A Constituição Federal Brasileira de 1998 estabelece que os índios, suas comunidades e organizações são partes legítimas para ingressar em juízo em defesa de seus direitos e interesses, intervindo o Ministério Público em todos os atos do processo (Art. 232).

O Direito aos Recursos Naturais

Atualmente está em vigor o Código Florestal (Lei 4771 de 1965) segundo o qual as terras indígenas são áreas de preservação permanente. De acordo com a Medida Provisória n º 2.166-67 de 2001 nas terras indígenas, somente as comunidades indígenas podem realizar o manejo florestal para fins de sua subsistência e o manejo deve ser sustentável. O manejo florestal sustentável é definido como «administração das florestas para obter benefícios econômicos, sociais e ambientais, respeitando os mecanismos de sustentação do ecossistema e, cumulativamente ou alternativamente, a utilização de múltiplas espécies madeireiras, produtos e subprodutos não madeireiros, bem como a utilização de outros bens e serviços de natureza florestal «(inciso VI do art. 3 º da Lei 11.284 de 2006).

Esta regra é contrária aos direitos dos povos indígenas ao livre aceso e administração dos seus recursos, limitando o uso destes recursos à imposição de um «plano de manejo florestal sustentável», que pode não coincidir necessariamente com os objetivos de desenvolvimento cada povo indígena.

De acordo com o Código Florestal (art. 16), territórios indígenas localizados no bioma amazônico tem a obrigação de manter 80% da cobertura florestal em seus territórios, e 35% da cobertura florestal nas terras indígenas localizadas na região definida como Amazônia Legal.

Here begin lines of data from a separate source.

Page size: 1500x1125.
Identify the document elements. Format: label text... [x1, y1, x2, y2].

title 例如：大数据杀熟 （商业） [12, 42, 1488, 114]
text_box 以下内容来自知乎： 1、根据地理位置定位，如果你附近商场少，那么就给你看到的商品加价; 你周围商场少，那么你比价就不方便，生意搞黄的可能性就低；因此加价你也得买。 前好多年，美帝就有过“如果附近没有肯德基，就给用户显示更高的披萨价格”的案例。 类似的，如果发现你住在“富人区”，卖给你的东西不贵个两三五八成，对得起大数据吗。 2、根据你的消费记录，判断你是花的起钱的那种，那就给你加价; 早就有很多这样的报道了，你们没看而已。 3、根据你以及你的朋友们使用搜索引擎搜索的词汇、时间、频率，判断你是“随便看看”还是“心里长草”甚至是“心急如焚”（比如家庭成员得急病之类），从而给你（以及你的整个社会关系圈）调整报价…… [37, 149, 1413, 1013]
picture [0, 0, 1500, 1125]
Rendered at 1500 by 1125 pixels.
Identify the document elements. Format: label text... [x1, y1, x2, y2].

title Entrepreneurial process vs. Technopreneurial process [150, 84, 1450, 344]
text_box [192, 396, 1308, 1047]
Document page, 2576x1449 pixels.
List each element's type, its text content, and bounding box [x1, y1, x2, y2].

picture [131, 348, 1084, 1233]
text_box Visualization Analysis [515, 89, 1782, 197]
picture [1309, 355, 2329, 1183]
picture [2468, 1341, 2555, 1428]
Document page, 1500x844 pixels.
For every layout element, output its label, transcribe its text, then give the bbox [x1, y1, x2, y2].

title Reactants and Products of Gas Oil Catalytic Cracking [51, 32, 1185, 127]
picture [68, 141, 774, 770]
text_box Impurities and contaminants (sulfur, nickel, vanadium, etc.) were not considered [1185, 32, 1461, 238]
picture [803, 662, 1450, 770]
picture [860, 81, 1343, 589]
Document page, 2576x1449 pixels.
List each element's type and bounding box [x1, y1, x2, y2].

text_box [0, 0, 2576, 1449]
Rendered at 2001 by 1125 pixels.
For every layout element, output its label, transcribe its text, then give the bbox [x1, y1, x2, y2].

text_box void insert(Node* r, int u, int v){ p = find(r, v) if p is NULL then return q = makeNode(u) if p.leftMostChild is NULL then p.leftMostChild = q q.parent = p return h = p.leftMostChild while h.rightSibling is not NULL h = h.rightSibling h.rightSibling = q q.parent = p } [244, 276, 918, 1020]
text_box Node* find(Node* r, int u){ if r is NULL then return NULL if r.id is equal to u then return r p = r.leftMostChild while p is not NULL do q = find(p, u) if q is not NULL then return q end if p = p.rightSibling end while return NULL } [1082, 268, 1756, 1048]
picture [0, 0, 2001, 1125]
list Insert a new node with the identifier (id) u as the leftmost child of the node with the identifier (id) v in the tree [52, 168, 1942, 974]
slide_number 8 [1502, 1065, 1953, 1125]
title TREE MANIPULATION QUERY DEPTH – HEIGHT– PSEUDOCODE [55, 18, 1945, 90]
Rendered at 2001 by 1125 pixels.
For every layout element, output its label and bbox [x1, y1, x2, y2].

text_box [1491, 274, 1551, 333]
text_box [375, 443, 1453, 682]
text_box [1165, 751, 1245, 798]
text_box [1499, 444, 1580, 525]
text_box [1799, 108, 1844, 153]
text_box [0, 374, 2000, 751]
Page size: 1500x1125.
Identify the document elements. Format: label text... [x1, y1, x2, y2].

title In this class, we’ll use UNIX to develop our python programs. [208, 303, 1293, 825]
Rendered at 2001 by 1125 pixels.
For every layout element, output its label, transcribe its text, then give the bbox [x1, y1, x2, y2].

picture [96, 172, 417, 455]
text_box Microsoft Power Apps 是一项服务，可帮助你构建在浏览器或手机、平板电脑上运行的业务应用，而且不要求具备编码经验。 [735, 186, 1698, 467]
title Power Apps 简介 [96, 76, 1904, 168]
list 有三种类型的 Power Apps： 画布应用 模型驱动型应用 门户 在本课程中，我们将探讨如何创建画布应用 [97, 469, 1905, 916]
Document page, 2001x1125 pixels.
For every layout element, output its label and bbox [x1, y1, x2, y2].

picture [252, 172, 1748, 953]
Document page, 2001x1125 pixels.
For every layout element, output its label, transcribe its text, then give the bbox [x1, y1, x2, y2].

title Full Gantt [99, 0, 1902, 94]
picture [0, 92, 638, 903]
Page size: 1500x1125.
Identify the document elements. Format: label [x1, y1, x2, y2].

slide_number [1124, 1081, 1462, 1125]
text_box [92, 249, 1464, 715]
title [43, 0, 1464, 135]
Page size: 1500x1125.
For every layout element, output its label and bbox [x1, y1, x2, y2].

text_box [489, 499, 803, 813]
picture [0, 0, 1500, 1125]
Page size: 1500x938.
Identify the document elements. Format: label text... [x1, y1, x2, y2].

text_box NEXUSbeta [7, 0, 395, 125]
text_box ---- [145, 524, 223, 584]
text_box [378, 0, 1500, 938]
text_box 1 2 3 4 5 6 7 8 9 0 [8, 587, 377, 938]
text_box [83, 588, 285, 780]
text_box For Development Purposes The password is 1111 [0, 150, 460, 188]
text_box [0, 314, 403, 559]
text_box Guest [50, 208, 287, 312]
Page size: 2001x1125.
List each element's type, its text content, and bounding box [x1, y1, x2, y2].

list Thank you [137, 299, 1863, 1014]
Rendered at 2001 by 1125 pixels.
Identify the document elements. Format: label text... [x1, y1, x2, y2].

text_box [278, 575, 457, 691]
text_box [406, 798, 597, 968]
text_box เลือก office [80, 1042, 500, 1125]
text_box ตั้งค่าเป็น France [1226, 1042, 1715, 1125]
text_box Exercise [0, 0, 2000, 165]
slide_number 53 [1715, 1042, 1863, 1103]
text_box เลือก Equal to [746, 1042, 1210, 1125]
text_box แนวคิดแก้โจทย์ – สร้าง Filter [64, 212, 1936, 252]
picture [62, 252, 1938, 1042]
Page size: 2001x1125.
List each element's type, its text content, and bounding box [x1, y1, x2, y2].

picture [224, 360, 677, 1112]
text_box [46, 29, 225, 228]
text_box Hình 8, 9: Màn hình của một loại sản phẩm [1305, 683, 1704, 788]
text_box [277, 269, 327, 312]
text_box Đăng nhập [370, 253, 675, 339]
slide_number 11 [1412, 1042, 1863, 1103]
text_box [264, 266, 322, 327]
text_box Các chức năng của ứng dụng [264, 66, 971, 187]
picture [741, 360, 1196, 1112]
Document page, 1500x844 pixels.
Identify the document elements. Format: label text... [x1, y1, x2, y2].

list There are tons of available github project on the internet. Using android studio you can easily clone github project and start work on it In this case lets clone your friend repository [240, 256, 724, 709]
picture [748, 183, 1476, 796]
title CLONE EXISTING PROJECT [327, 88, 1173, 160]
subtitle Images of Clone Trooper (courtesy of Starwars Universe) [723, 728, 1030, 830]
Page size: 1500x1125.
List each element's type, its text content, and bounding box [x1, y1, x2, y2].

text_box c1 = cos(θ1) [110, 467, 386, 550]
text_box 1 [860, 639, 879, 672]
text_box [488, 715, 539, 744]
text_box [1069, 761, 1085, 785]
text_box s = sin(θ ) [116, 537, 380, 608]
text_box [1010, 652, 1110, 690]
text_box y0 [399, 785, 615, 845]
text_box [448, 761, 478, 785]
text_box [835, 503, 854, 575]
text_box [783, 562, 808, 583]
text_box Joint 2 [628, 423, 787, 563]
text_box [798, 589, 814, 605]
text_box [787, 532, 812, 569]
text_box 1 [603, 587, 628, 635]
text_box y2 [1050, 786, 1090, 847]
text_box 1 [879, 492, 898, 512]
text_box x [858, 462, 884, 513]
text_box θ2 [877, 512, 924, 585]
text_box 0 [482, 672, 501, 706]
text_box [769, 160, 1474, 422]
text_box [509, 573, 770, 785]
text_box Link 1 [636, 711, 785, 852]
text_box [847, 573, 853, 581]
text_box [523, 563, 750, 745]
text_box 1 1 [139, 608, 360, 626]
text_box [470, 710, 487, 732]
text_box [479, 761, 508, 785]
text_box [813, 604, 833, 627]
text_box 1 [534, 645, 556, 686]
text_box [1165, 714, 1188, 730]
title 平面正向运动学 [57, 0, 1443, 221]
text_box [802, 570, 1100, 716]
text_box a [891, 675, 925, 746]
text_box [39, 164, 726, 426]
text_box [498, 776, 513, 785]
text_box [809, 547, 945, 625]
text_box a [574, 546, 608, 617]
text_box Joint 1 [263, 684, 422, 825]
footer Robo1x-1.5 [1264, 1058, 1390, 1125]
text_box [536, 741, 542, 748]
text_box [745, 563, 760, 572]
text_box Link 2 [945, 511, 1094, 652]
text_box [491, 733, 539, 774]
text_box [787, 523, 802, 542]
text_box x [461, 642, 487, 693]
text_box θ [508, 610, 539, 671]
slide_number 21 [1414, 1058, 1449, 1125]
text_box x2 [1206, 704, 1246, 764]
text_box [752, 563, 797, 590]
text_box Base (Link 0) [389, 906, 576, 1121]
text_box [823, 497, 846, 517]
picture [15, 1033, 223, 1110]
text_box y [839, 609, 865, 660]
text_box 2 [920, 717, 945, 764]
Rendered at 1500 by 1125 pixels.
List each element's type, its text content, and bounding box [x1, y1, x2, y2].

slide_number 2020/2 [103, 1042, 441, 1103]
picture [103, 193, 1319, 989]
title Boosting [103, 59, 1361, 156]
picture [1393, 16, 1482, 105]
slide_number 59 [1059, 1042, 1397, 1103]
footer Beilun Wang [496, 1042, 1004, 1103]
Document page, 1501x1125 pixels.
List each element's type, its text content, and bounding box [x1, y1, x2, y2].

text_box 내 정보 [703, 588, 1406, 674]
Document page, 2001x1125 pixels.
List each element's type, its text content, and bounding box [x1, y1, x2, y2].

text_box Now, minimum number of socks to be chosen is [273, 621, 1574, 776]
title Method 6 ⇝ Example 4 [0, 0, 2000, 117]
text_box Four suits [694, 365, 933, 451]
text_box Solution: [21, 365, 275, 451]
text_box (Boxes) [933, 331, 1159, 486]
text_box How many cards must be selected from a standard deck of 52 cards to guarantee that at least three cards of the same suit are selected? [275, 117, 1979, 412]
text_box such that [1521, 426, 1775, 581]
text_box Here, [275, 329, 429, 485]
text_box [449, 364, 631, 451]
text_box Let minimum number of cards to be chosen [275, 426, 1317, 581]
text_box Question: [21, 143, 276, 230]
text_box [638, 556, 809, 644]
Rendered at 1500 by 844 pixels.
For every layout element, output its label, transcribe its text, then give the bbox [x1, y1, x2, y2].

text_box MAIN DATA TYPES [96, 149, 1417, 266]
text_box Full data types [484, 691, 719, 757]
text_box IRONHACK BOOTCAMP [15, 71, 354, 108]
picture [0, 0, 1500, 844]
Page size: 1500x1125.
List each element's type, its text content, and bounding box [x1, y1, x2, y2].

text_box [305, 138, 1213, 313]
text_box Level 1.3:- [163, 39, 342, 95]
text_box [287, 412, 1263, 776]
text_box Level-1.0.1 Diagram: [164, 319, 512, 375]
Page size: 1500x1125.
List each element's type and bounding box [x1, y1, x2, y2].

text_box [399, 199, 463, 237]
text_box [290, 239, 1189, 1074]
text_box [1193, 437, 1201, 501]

Não há clareza jurídica sobre a autonomia dos povos indígenas no manejo dos seus recursos naturais. No entanto, de acordo com a legislação internacional vigente no Brasil, o Estado não pode outorgar concessões florestais em terras indígenas, já que o usufruto dos recursos florestais é exclusivo das comunidades indígenas. O Estado deve respeitar e proteger os direitos dos Povos Indígenas à autodeterminação para escolher as opções de desenvolvimento que considerem melhor para si mesmos e para seus territórios.